▶ [GIVEN INFORMATION]:

====

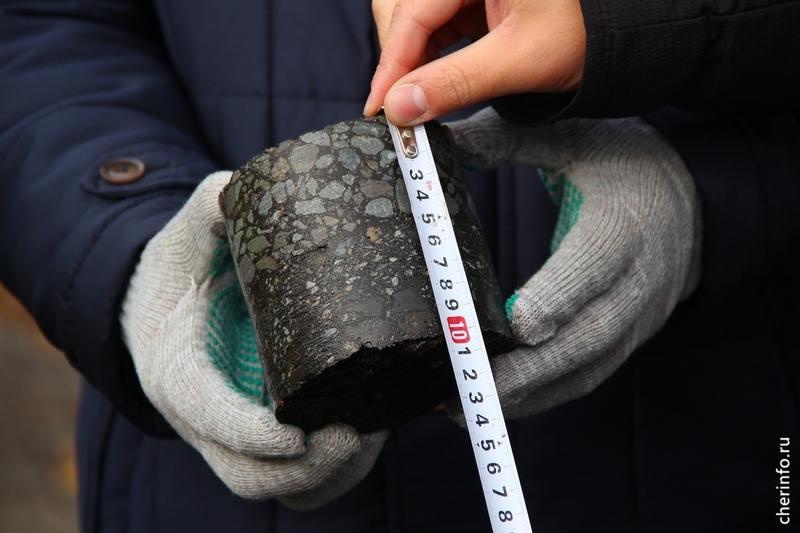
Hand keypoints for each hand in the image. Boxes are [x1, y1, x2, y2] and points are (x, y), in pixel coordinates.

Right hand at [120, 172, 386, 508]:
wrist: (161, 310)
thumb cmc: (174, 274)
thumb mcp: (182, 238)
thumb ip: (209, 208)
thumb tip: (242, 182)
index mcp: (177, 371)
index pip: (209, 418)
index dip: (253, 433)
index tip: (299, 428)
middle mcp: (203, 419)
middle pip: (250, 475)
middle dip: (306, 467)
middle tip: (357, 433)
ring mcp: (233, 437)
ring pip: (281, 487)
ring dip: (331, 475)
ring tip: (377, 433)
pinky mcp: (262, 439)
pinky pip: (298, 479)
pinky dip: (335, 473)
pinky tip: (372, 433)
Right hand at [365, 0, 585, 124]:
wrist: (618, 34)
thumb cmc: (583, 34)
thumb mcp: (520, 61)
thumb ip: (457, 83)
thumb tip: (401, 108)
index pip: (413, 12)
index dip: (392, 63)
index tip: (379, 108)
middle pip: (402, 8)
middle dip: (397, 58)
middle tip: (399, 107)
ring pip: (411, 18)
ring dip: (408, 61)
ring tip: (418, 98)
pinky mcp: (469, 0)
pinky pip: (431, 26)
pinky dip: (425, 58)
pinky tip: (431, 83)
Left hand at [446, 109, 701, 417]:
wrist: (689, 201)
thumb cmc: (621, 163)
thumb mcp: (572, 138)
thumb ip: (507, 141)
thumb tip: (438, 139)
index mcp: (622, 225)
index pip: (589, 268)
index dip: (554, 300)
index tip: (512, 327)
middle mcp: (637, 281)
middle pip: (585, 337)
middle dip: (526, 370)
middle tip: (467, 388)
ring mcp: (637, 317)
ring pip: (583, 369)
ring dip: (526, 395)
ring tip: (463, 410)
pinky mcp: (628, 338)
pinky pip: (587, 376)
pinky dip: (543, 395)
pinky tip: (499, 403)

====

▶ [REQUIREMENT]: Word for word, print every record, and leave out any picture.

▶ [RESULT OF THIS EXERCISE]:
Hand keypoints for each hand in the image. Boxes are [x1, y1, x2, y2] and points are (x, y), in pixel coordinates.

Right hand at [120, 172, 386, 508]:
wrist: (161, 310)
thumb cmc: (174, 274)
thumb mcp: (182, 238)
thumb ip: (209, 208)
thumb tip: (242, 182)
index mcp: (177, 371)
index pip: (209, 418)
index dip: (253, 433)
index tip: (299, 428)
middle mcp: (203, 419)
middle pip: (250, 475)
middle dip: (306, 467)
middle tip: (357, 433)
ring mcp: (233, 437)
ring pip: (281, 487)
ring dip: (331, 475)
ring tip: (377, 433)
pinky mcp: (262, 439)
pinky pip: (298, 479)
pinky dip: (335, 473)
pinky tip: (372, 433)
Right hand at [365, 0, 585, 124]:
wrist: (618, 34)
thumb cmc: (583, 34)
thumb mcp: (520, 61)
thumb ip: (457, 83)
thumb tip: (401, 108)
index pip: (413, 12)
index dip: (392, 63)
index tip: (379, 108)
middle pip: (402, 8)
middle dip: (397, 58)
middle tip: (399, 107)
ring pip: (411, 18)
ring dip: (408, 61)
ring tip: (418, 98)
pinky mcp: (469, 0)
pinky pip: (431, 26)
pinky dip: (425, 58)
pinky tip: (431, 83)
Left hand at [446, 109, 701, 417]:
wrist: (689, 201)
thumb cmc: (621, 163)
thumb mcp: (572, 138)
thumb ip: (507, 141)
thumb tip: (438, 139)
index mcp: (622, 225)
index pip: (589, 268)
index dip: (554, 300)
index tip: (512, 327)
middle mcp: (637, 281)
middle pip: (585, 337)
middle dip: (526, 370)
middle tip: (467, 388)
ring mcp: (637, 317)
ring pip: (583, 369)
ring dip: (526, 395)
ring tip: (463, 410)
pinky mcp: (628, 338)
pinky pip: (587, 376)
pinky dip: (543, 395)
pinky tip: (499, 403)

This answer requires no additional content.